If this number is lower than your total number of books, clicking on the link at the bottom of this section will take you to a page that lists which of your books are duplicated. This can be a good place to check for books you may have inadvertently cataloged twice, as well as books that are incorrectly combined.
 Median/mean book obscurity
Measures how many people have your books. Basically, the lower your numbers are, the more obscure your collection is.
Take a given book - Guns, Germs, and Steel, for example. That book has 1,355 members who list it in their library. If you had only one book in your library, and that book was Guns, Germs, and Steel, your book obscurity would be 1,355 mean and 1,355 median.
Most of the time, however, you have more than one book. In that case, it provides an AVERAGE number. The most familiar type of average is the 'mean'. So, if you have the following three books in your library: Guns, Germs, and Steel (1,355 members), Save Me the Waltz (17 members), and Maori Myth and Legend (4 members), your mean book obscurity is 1,355 + 17 + 4 divided by 3. This is 458.7.
'Median' is a way of doing an average that works a little differently. The mean of 458.7 seems a little wrong, skewed high by that one really popular book. A median, by contrast, looks at the middle number in the set - in this case, 17. So the obscurity number would show up as "17/458.7 Median/mean book obscurity".
 Tag Statistics
Gives a count of how many total tags you've used, how many books you've used at least one tag on, and the average number of tags per book.

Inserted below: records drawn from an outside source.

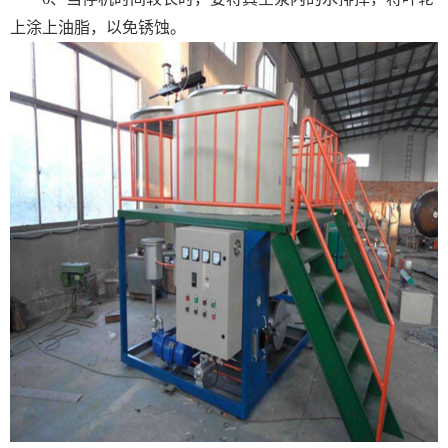
上涂上油脂，以免锈蚀。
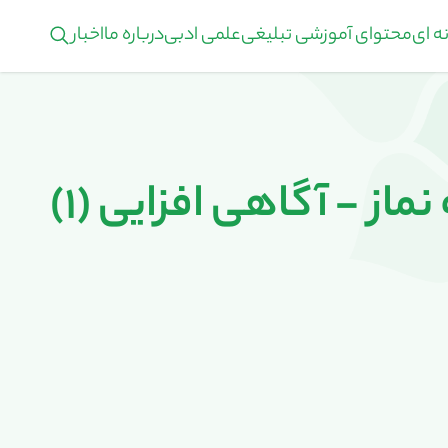
ه ای
محتوای آموزشی تبلیغی
علمی ادبی
درباره ما
اخبار
ز - آگاهی افزایی (1)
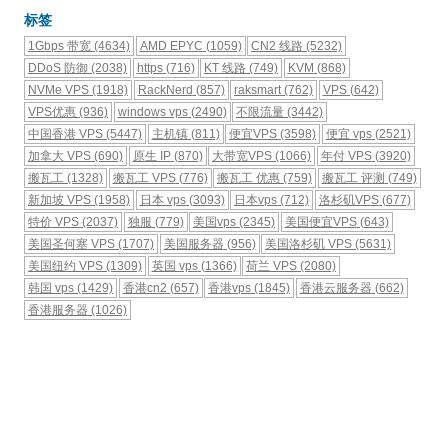
标签
1Gbps 带宽
(4634)
AMD EPYC
(1059)
CN2 线路
(5232)
DDoS 防御
(2038)
https
(716)
KT 线路
(749)
KVM
(868)
NVMe VPS
(1918)
RackNerd
(857)
raksmart
(762)
VPS
(642)
VPS优惠
(936)
windows vps
(2490)
不限流量
(3442)
中国香港 VPS
(5447)
主机镇
(811)
便宜VPS
(3598)
便宜 vps
(2521)
加拿大 VPS
(690)
原生 IP
(870)
大带宽VPS
(1066)
年付 VPS
(3920)
搬瓦工
(1328)
搬瓦工 VPS
(776)
搬瓦工 优惠
(759)
搬瓦工 评测
(749)
新加坡 VPS
(1958)
日本 vps
(3093)
日本vps
(712)
洛杉矶VPS
(677)
特价 VPS
(2037)
独服
(779)
美国vps
(2345)
美国便宜VPS
(643)
美国圣何塞 VPS
(1707)
美国服务器
(956)
美国洛杉矶 VPS
(5631)
美国纽约 VPS
(1309)
英国 vps
(1366)
荷兰 VPS
(2080)
韩国 vps
(1429)
香港cn2
(657)
香港vps
(1845)
香港云服务器
(662)
香港服务器
(1026)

Lists of the books in your catalog, both by Language, and Original Language. These fields are typically pulled from the library records when you add books, and are editable on the Edit Books page, as well as in your catalog. Clicking on a language will bring up a catalog view of your books in that language.
 Cataloging sources
Counts which library source was used when adding books.
 Vous et nul autre
A list of books that you share with only one other member. This heading is from the French phrase Vous et nul autre, commonly used on poesy rings. The 'you' refers to the person with whom you share the book; the best way to think of it is probably "(I share this book with) you and none other". Clicking on the user name will take you to their profile; clicking on the book title will take you to its work page.
If you want a list of books that are unique to your library, click on the blue heading of the "Shared" column in your catalog to sort by your most-shared books, then click again to bring your least-shared books to the top.
How much do you like your books? Calculates an average rating of all of the books in your catalog, as well as a bar graph of the frequency with which you give out various ratings.
This graph gives a bar graph by decade of the publication date of your library, as well as a calculation of the average age of your books. This information is pulled from the "Date" column in your catalog, which by default is the publication date of your edition, NOT the original publication date of the work. Some users have manually filled in the "Date" column for all of their books with original publication date; in their case, this graph represents the age of their works, not their books.
 Entry Dates
A graph by month of when you added books to your catalog. Most members will have a spike in their first month. Once your cataloging is done, if you catalog new books as you acquire them, this graph can be a useful (if scary!) way to track your acquisition habits.
 Review Date
A graph by month of when you have written reviews. If you write a review for every book you read, this graph can be used to track your reading progress.